In this segment, we introduce the subject of least mean squares estimation.
But as a warm-up, we will start with a very simple special case.
Suppose that we have some random variable that we wish to estimate and that we have the probability distribution of this random variable– a probability mass function if it’s discrete or a probability density function if it’s continuous.
As a concrete instance, suppose that our random variable is uniformly distributed over a certain interval.
We would like to estimate this random variable.
We’re interested in a point estimate.
However, we look at the very special case where there are no observations available.
All that we have is this probability distribution.
How do we estimate this random variable?
Well, we can use the rules that we have already developed, for example, the maximum a posteriori probability rule, what would it do?
In this case, since there are no observations, the posterior distribution of Theta is the same as the prior.
There are no observations that could change the prior.
So we need to find a point at which this distribution is highest.
Well, because this distribution is flat, the MAP rule does not give us a unique answer.
Any value of theta inside the interval from 4 to 10 would be an acceptable answer.
So any particular estimate in this interval would be fine.
So this rule is not particularly helpful.
How about a different estimator?
We have seen the conditional expectation estimator.
Once more, in our case, since we do not have any observations, the conditional expectation is the same as the expectation.
And for this particular example, it would give us the midpoint of the distribution, namely an estimate equal to 7.
Now, this rule was inconclusive.
This rule gave us a number.
How can we choose and decide that one of these is the right estimate?
We can do that if we introduce a specific performance criterion.
What is it that we wish from our estimators?
And the particular criterion, the one that will we be focusing on, is the mean squared error.
If you come up with a certain estimate, you look at how far is your estimate from the true value that you’re trying to estimate, take the square of that, and average it.
And this leads us to a formulation whereby we will try to find an estimate theta hat that minimizes this mean squared error over all possible estimates.
Let us now look at this formulation and see how we can solve it.
This is a function of a single variable theta hat.
And we can try to minimize it using conventional methods.
To carry out this minimization, let us first expand this expectation into a sum of terms.
We have the expected value of the square of the random variable, then a cross term minus 2 the expected value of Theta times theta hat.
However, theta hat is a number that we’re trying to choose.
It’s not random.
Therefore, we can pull it outside the expectation.
And similarly, the last term, the expected value of theta hat squared is just theta hat squared itself.
This is what we want to minimize.
How do we minimize it?
We take the derivative with respect to theta hat and set it to 0.

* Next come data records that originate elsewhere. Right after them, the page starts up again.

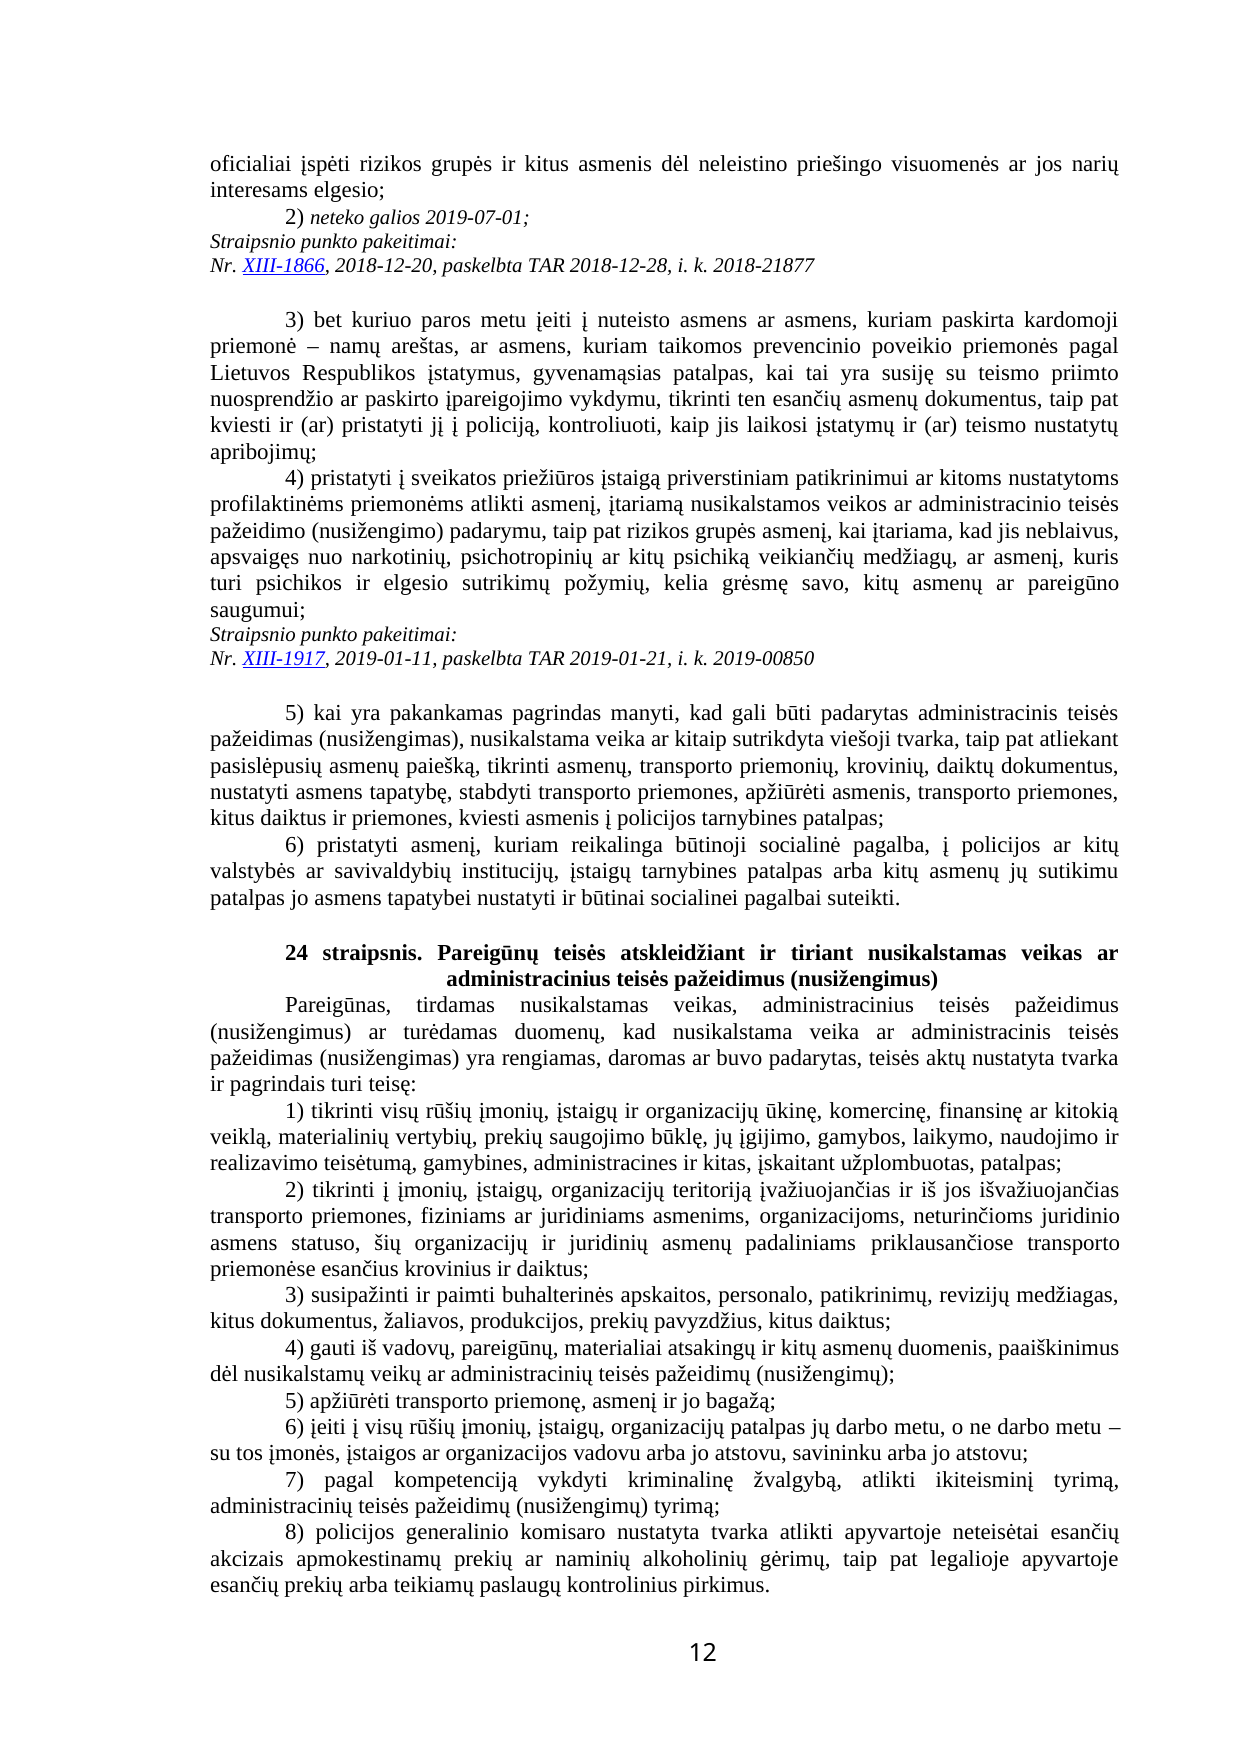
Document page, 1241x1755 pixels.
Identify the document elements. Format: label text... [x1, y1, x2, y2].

text Nr. XIII-1917, 2019-01-11, paskelbta TAR 2019-01-21, i. k. 2019-00850 [210, 646, 1120, 670]
text 4) gauti iš vadovų, pareigūnų, materialiai atsakingų ir kitų asmenų duomenis, paaiškinimus dėl nusikalstamų veikų ar administracinių teisės pažeidimų (nusižengimų); [210, 1334, 1120, 1387]
text 3) bet kuriuo paros metu įeiti į nuteisto asmens ar asmens, kuriam paskirta kardomoji priemonė – namų areštas, ar asmens, kuriam taikomos prevencinio poveikio priemonės pagal Lietuvos Respublikos įstatymus, gyvenamąsias patalpas, kai tai yra susiję su teismo priimto nuosprendžio ar paskirto įpareigojimo vykdymu, tikrinti ten esančių asmenų dokumentus, taip pat kviesti ir (ar) pristatyti jį į policiją, kontroliuoti, kaip jis laikosi įstatymų ir (ar) teismo nustatytų apribojimų; [210, 306, 1120, 464]
text 4) pristatyti į sveikatos priežiūros įstaigą priverstiniam patikrinimui ar kitoms nustatytoms profilaktinėms priemonėms atlikti asmenį, įtariamą nusikalstamos veikos ar administracinio teisės pažeidimo (nusižengimo) padarymu, taip pat rizikos grupės asmenį, kai įtariama, kad jis neblaivus, apsvaigęs nuo narkotinių, psichotropinių ar kitų psichiką veikiančių medžiagų, ar asmenį, kuris turi psichikos ir elgesio sutrikimų požymių, kelia grėsmę savo, kitų asmenų ar pareigūno saugumui; [210, 464, 1120, 622]
text Pareigūnas, tirdamas nusikalstamas veikas, administracinius teisės pažeidimus (nusižengimus) ar turėdamas duomenų, kad nusikalstama veika ar administracinis teisės pažeidimas (nusižengimas) yra rengiamas, daromas ar buvo padarytas, teisės aktų nustatyta tvarka ir pagrindais turi teisę: [210, 991, 1120, 1097]
text 8) policijos generalinio komisaro nustatyta tvarka atlikti apyvartoje neteisėtai esančių akcizais apmokestinamų prekių ar naminių alkoholinių gėrimų, taip pat legalioje apyvartoje esančių prekių arba teikiamų paslaugų kontrolinius pirkimus. [210, 1518, 1120, 1597]
text Nr. XIII-1866, 2018-12-20, paskelbta TAR 2018-12-28, i. k. 2018-21877 [210, 253, 1120, 277]
text oficialiai įspėti rizikos grupės ir kitus asmenis dėl neleistino priešingo visuomenės ar jos narių interesams elgesio; [210, 150, 1120, 203]
text 24 straipsnis. Pareigūnų teisės atskleidžiant ir tiriant nusikalstamas veikas ar administracinius teisės pažeidimus (nusižengimus) [285, 939, 1120, 991]
text 3) susipažinti ir paimti buhalterinės apskaitos, personalo, patikrinimų, revizijų medžiagas, kitus dokumentus, žaliavos, produkcijos, prekių pavyzdžius, kitus daiktus; [210, 1281, 1120, 1334]
text 6) pristatyti asmenį, kuriam reikalinga būtinoji socialinė pagalba, į policijos ar kitų valstybės ar savivaldybių institucijų, įstaigų tarnybines patalpas arba kitų asmenų jų sutikimu patalpas jo asmens tapatybei nustatyti ir būtinai socialinei pagalbai suteikti. [210, 831, 1120, 910]
text 5) apžiūrėti transporto priemonę, asmenį ir jo bagažą; [210, 1387, 1120, 1413]
text 2) tikrinti į įmonių, įstaigų, organizacijų teritoriją įvažiuojančias ir iš jos išvažiuojančias transporto priemones, fiziniams ar juridiniams asmenims, organizacijoms, neturinčioms juridinio asmens statuso, šių organizacijų ir juridinių asmenų padaliniams priklausančiose transporto priemonėse esančius krovinius ir daiktus; [210, 1176, 1120, 1281]
text 2) neteko galios 2019-07-01; [210, 203, 1120, 229]
text 7) pagal kompetenciją vykdyti kriminalinę žvalgybą, atlikti ikiteisminį tyrimą, administracinių teisės pažeidimų (nusižengimų) tyrimą; [210, 1466, 1120, 1518]
text Straipsnio punkto pakeitimai: [210, 229, 1120, 253]
text 6) įeiti į visų rūšių įmonių, įstaigų, organizacijų patalpas jų darbo metu, o ne darbo metu – su tos įmonės, įstaigos ar organizacijos vadovu arba jo atstovu, savininku arba jo atstovu; [210, 1413, 1120, 1466]
text Straipsnio punkto pakeitimai: [210, 622, 1120, 646]
text 5) kai yra pakankamas pagrindas manyti, kad gali būti padarytas administracinis teisės pažeidimas (nusižengimas), nusikalstama veika ar kitaip sutrikdyta viešoji tvarka, taip pat atliekant pasislėpusių asmenų paiešką, tikrinti asmenų, transporto priemonių, krovinių, daiktų dokumentus, nustatyti asmens tapatybę, stabdyti transporto priemones, apžiūrėti asmenis, transporto priemones, kitus daiktus ir priemones, kviesti asmenis į policijos tarnybines patalpas; [210, 699, 1120, 831]
text 1) tikrinti visų rūšių įmonių, įstaigų ir organizacijų ūkinę, komercinę, finansinę ar kitokią veiklą, materialinių vertybių, prekių saugojimo būklę, jų įgijimo, gamybos, laikymo, naudojimo ir realizavimo teisėtumą, gamybines, administracines ir kitas, įskaitant užplombuotas, patalpas; [210, 1097, 1120, 1176]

And this gives us minus 2 the expected value of Theta plus twice theta hat equal to 0.
And when we solve this, we find is that theta hat, the optimal estimate is equal to the expected value of Theta.
So this is the answer to our optimization problem.
The optimal estimate, according to the least squares criterion, is the expected value of the random variable.
Now, it’s interesting to derive this result, also, in a second way.
Since it is a quite important and fundamental result, let us see whether there is a different way of establishing it that stays closer to the probabilistic world rather than the calculus world.
So let us look at this criterion that we have here.
The expected value of the square of a random variable is always equal to the variance of that random variable plus the expected value of that random variable squared.
This is what we’re trying to minimize.
Now, theta hat is a constant.
The variance of a random variable plus or minus a constant is the same as the variance of that random variable.
And there is nothing that we can do about this term.
So what we’re trying to do is, essentially, just try to minimize this term with respect to theta hat.
Now, here we have the square of something.
The way to minimize this is to try to make this quantity as small as possible, make it 0 if we can.
Well, we can make it 0 if we set theta hat equal to the expected value of Theta.
So this term here is minimized.
When theta hat is equal to the expected value of Theta, it is minimized because this is a choice that will make this term equal to 0.
So this was a second derivation of why this is the optimal estimate of Theta.
Once we adopt this particular estimate, the mean squared error is going to be equal to this, because this is our theta hat.
And, of course, we recognize that this is the variance.
So the variance of Theta is the least possible value of the mean squared error that we can obtain using any particular estimate.
And this is our final conclusion.
And in the next segment, we will exploit the conclusions that we found here and apply them to a more general situation.